Quality management delivers £90 billion to the UK economy, claims new research
Trying to demonstrate to your leadership team the value of focusing on quality? Process professionals have long known that techniques like Six Sigma and Lean - which focus on improving quality and increasing efficiency – can achieve remarkable results in terms of reducing cost, increasing customer satisfaction, reducing variation, etc. But translating those benefits into cold, hard cash can be difficult.
Now, new research released last week by UK- based Centre for Economic and Business Research (Cebr) has quantified the benefits of adopting quality management approaches – both to an organization and to the economy as a whole.
The report, commissioned by the UK Chartered Quality Institute (CQI) and the Chartered Management Institute (CMI), calculates that for every £1 spend on a quality management programme, costs were reduced on average by £16 and revenues were increased by £6.

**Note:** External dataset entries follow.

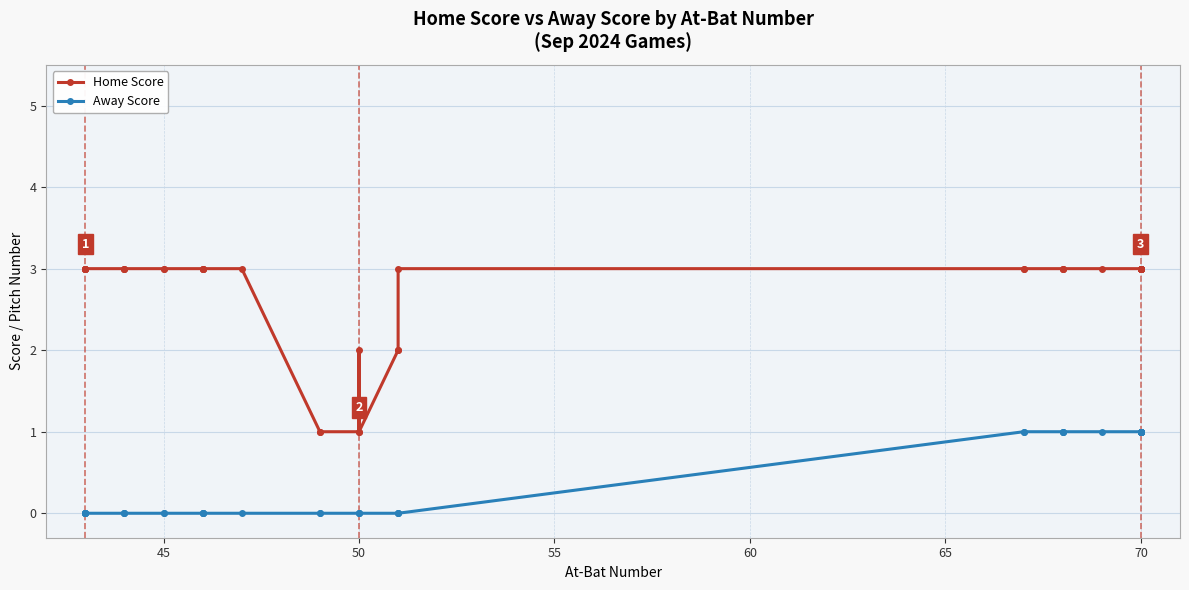

True or false: Away Score and Home Score intersect in this chart.

False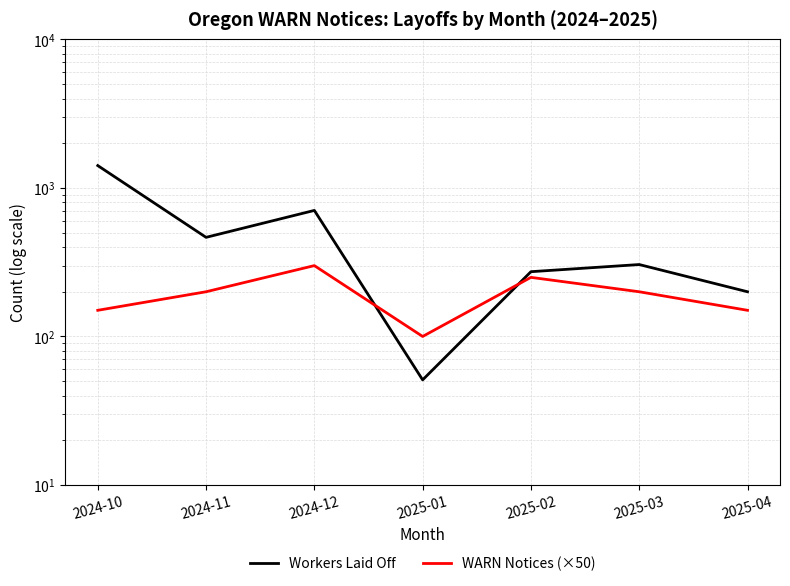

After their last crossing, which series has the higher values: WARN Notices (×50) or Workers Laid Off?

Workers Laid Off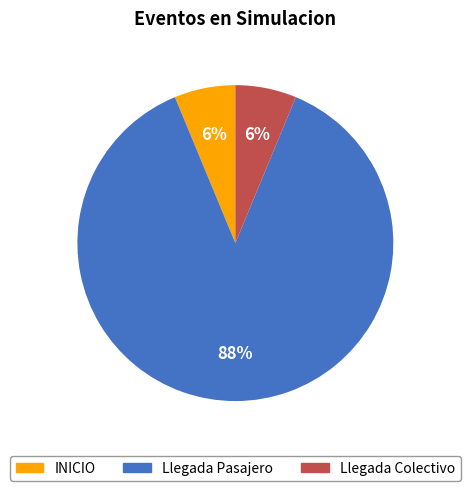

Do Llegada Colectivo and INICIO together represent more than half of the pie?

No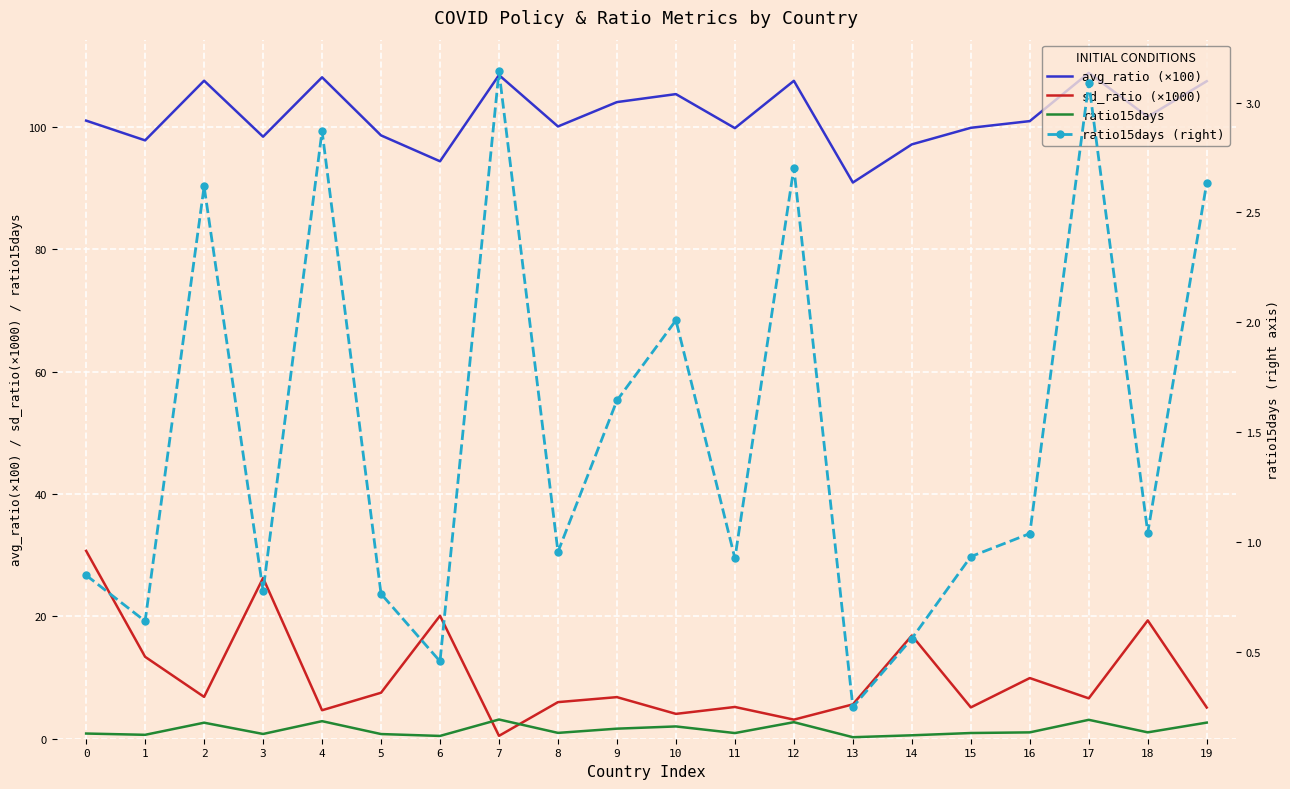

How many interior local peaks does the ratio15days series have?

6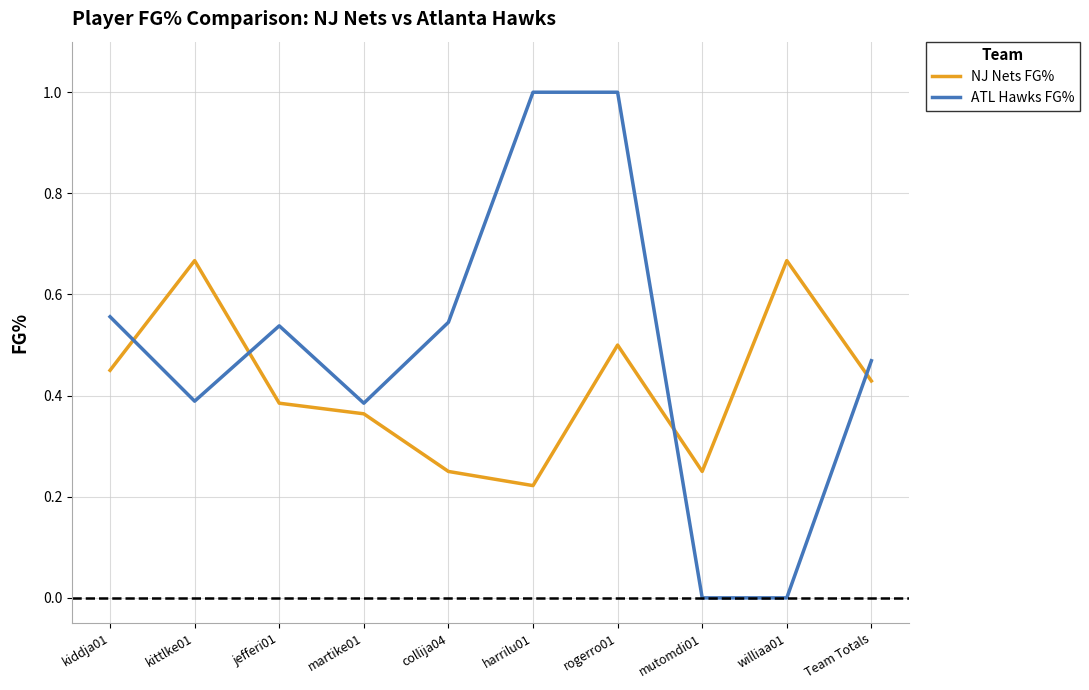

Which series has the largest total across all categories?

ATL Hawks FG%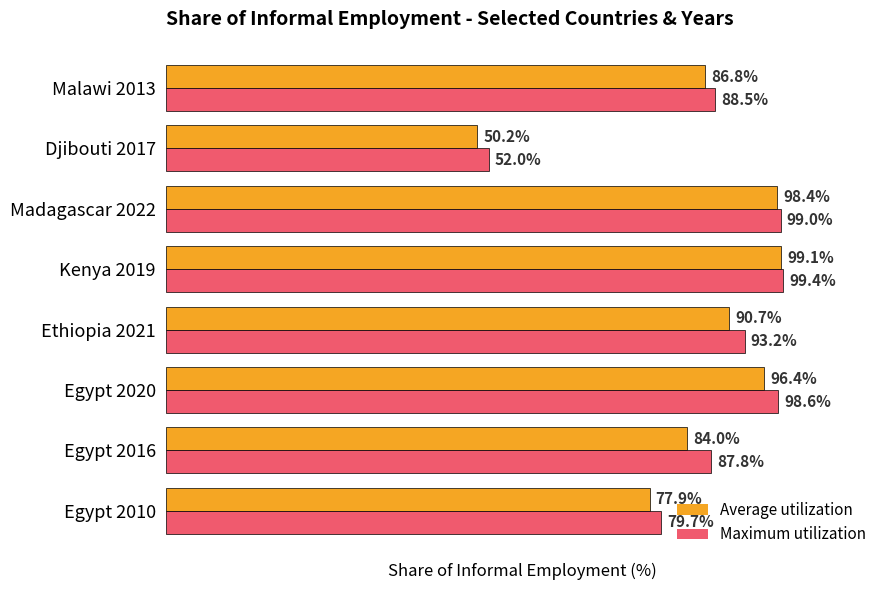

Which series changed the most between Madagascar 2022 and Malawi 2013?

Average utilization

Overall, quality management practices contributed 6.0% of UK GDP or approximately £90 billion to the UK economy in 2011, claims the report. But that figure is not as high as it could be, Cebr concluded, arguing that if quality management programmes were adopted fully throughout the UK economy, an additional £52 billion could have been added to the country’s overall GDP and upwards of 500,000 jobs could have been created.
The report also has a well explained history of approaches to quality - beginning with early quality management efforts in the armament factories of World War I through to more modern approaches like Lean and Six Sigma - and an extensive listing of case studies.